First introduced in the 1970s, laminate flooring is comprised of layers of synthetic material engineered to look like wood or stone. It quickly became a popular choice due to its durability and low price, garnering a reputation as an affordable alternative to the real thing. Today's laminate has come a long way since it first hit the market, and its quality and appearance continues to improve, with more options than ever available now. To find out if this material is right for your budget, lifestyle, and aesthetic preferences, first consider these pros and cons of laminate flooring.
All laminate flooring has a core layer topped by an image layer, into which a digitally enhanced photo of a natural material is embedded to mimic everything from exotic hardwoods to concrete to natural stone-a major pro. It comes in a variety of colors, lengths, and widths and, these days, texture can even be embossed to give the flooring a more realistic feel. Still, some critics insist that no matter how high-end the product, laminate simply can't compare with the natural beauty of real wood or stone.
Laminate flooring can run about half the price of wood flooring but, as with wood, you'll find a range of varying quality. Some look more realistic than others, and some are less substantial in the thickness of the different layers, making them more likely to wear out sooner than a higher-quality product. You'll typically find laminate options starting at less than $1 per square foot and topping out around $5 per square foot.

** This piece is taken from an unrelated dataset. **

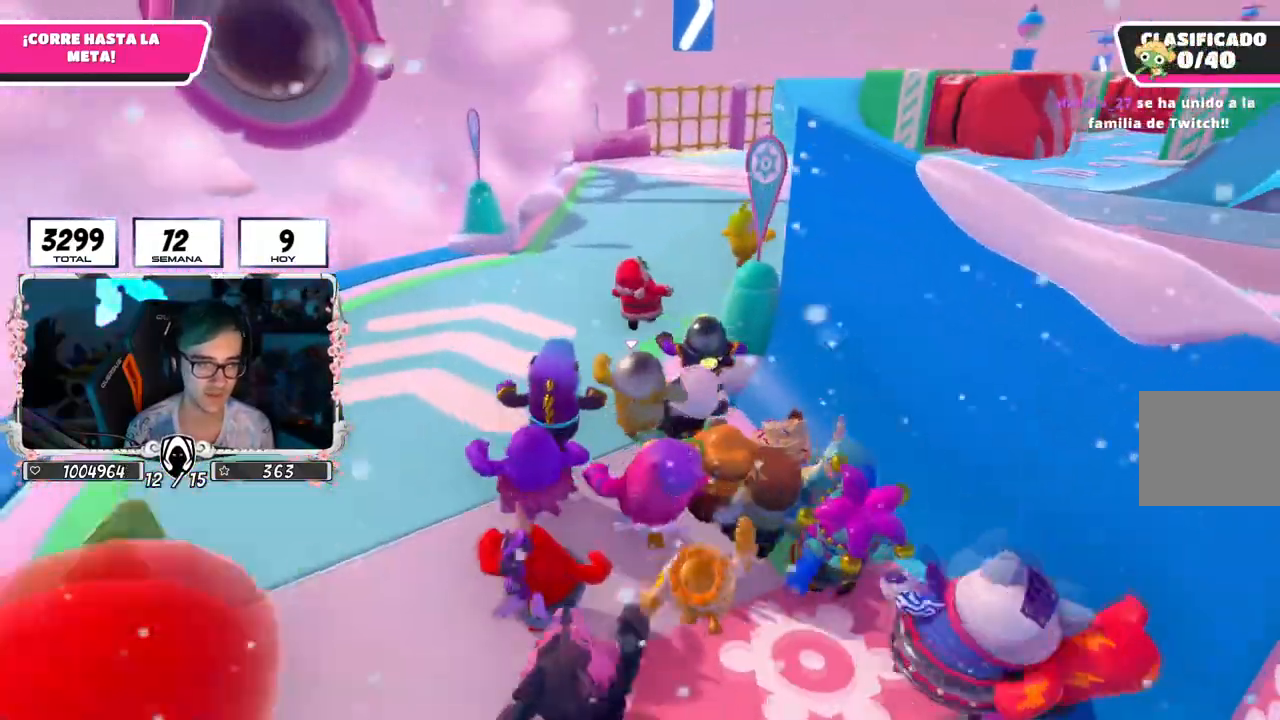
{"buttons": [], "left_stick": "up", "right_stick": "down-right", "events": [[283, "right_stick", "down-right"]]}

Despite technological advancements in laminate flooring, it still gets its look solely from the image layer, which can't be sanded and refinished when it starts getting worn. Wood, of course, can be revived multiple times over its lifetime, with the potential to last decades. So while the upfront price might be right for laminate, know that in the long run, wood might be a better buy. In addition, wood offers a higher return on investment in terms of your home's resale value.
Knowing that laminate can't be refinished naturally makes you wonder how long it lasts. Fortunately, there's a highly durable wear layer above the image layer designed to withstand foot traffic, sun fading, scratches, dents, and stains. And if a piece does get damaged, you can often replace the individual plank. But in case you can't pull up the unsightly plank, repairing a scratch or dent in laminate flooring can be tricky at best and impossible at worst.
Most manufacturers have an AC (abrasion criteria) rating assigned to each product, which details the specific usages they'll hold up best under. The higher the AC rating, the more durable the product will be. Keep these numbers in mind when shopping to choose a product that can tolerate the demands of your household and get the longest life possible:
- AC1-moderate residential use (like bedrooms and closets)
- AC2-general residential use (like living rooms and kitchens)
- AC3-heavy residential use or moderate commercial traffic
- AC4-general commercial traffic
- AC5-heavy commercial applications
Excess water can cause laminate flooring to warp or stain, so aside from sweeping and vacuuming as needed, it should be cleaned carefully, generally with plain water. Use a flat mop and wring out the water before each pass. For tougher cleaning jobs, use a commercial laminate cleaner. An acetone-based solution (like nail polish remover) can help tackle tough stains.
Laminate is popular with DIYers because it can be installed fairly easily atop structurally sound subfloors. There's no glue involved, as laminate planks aren't adhered to the floor. Rather, the laminate rests atop the necessary underlayment and connects to adjacent pieces using snap-and-lock or tongue-and-groove joinery. A room can be done in a weekend by a moderately handy homeowner. But be wary: One of the biggest issues during installation is damaging the edges of planks, making them more susceptible to water seepage.
In order to be fully covered by your laminate manufacturer's warranty, professional installation may be required. Review the terms of your product's warranty prior to purchase if you're planning to DIY the job.